At the field hospital, Ian and Carolyn worked at, 281 patients were treated — 23 died. A total of 310 Samaritan’s Purse workers were deployed to Cremona, including 19 Canadians.

Translators were present, to assist in communication between patients and workers, but they didn’t arrive until a few days after Ian and Carolyn did.

“We’d use Google Translate whenever we had to,” said Ian.

Patients were sometimes moved from the overflowing main hospital to the field hospital while they were unconscious — prompting some confusion at the inflatable tent and surrounded by — as Ian described them — “funny looking people speaking English” once they awoke.

“From the patient’s perspective it was probably pretty unsettling,” Ian said. “I can’t imagine how hard that would be.”

Through the month they were there, Ian and Carolyn each got two nights off. Those nights were spent catching up on sleep and not much else.

“We got very familiar with the five-minute drive to and from the hotel,” Ian said. “That’s about all we got to see.”

The hotel the couple stayed in was provided by a local after hearing the workers were going to be staying in dorms.

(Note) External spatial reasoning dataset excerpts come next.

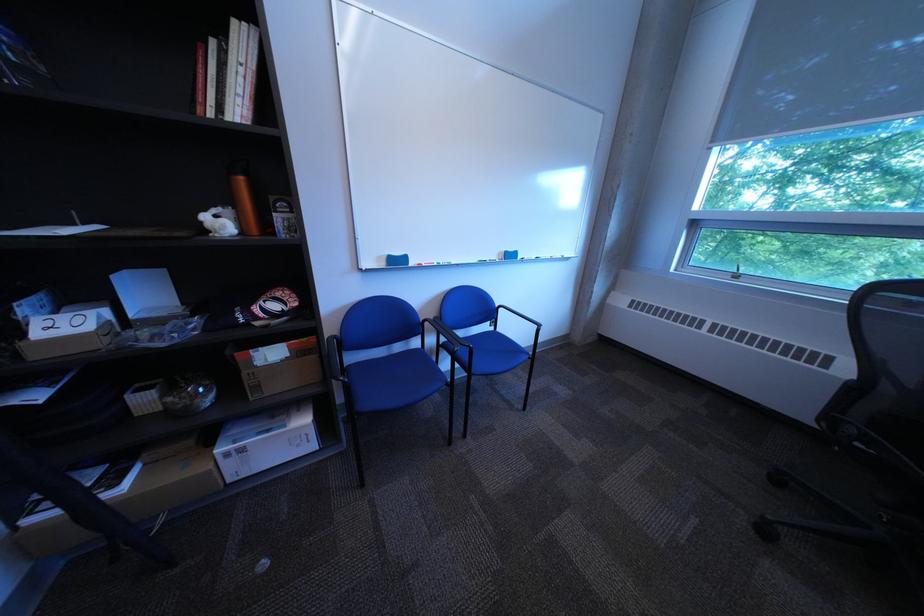
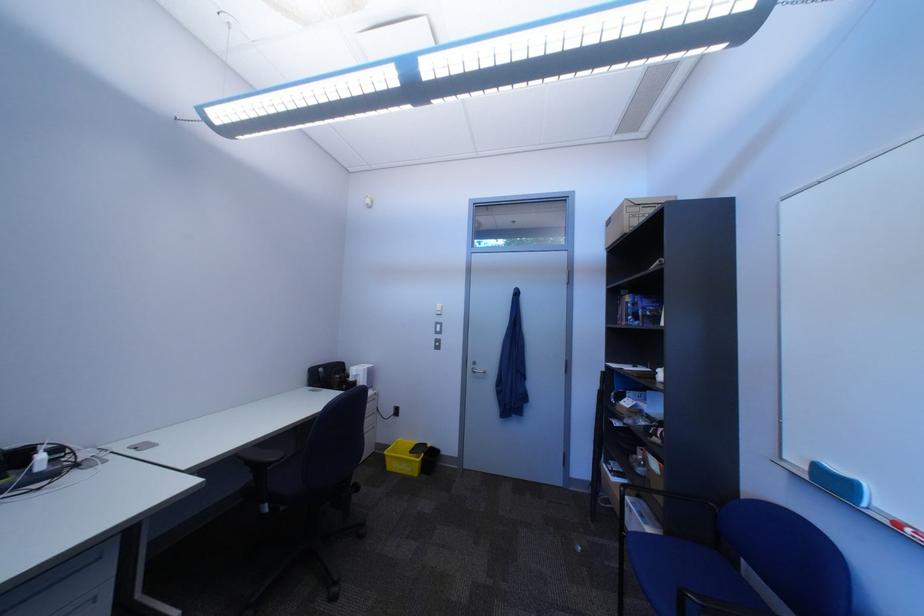
Locate, in the second image, the point that corresponds to [436,265] in the first image.

(915, 527)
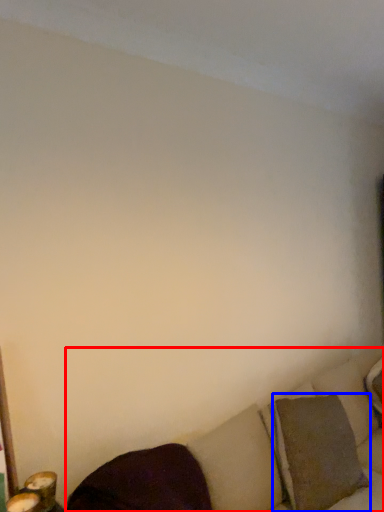
Question: Which point is further to the camera, studio couch (highlighted by a red box) or pillow (highlighted by a blue box)?

Choices:
 (A) studio couch
 (B) pillow

Answer: (B)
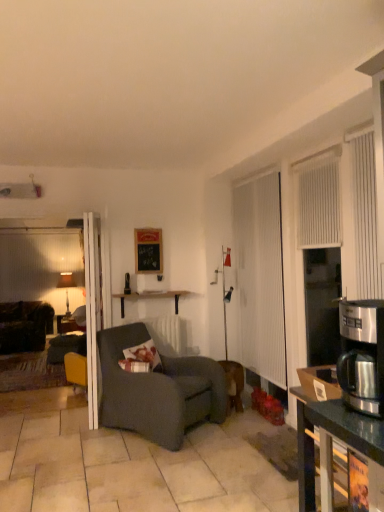
Question: In terms of size, does stainless steel coffee maker at right appear bigger or smaller than white wood shelf at center?

Choices:
 (A) small
 (B) big

Answer: (A)

Question: From a real-world perspective, is stainless steel coffee maker at right positioned above or below white wood shelf at center?

Choices:
 (A) below
 (B) above

Answer: (B)

Question: Estimate the real-world distances between objects in this image. Which object is closer to the matte black lampshade at left?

Ian said when they first arrived they received a warm welcome, with residents of the area bringing home-cooked meals, and even fresh Italian pizza for the workers to enjoy.

“First time in Italy, but we can’t wait to go back and see it under more normal circumstances,” he said.

On May 7, a few weeks after Ian and Carolyn returned home to Kelowna, the field hospital discharged its last patient. It had accepted its first patient on March 20.

In coming home, Ian saw a stark contrast between what he’d witnessed in Cremona and how things are in Kelowna.

“COVID is definitely here, but so far the outbreak hasn’t been on the scale that it has been in Italy,” said Ian.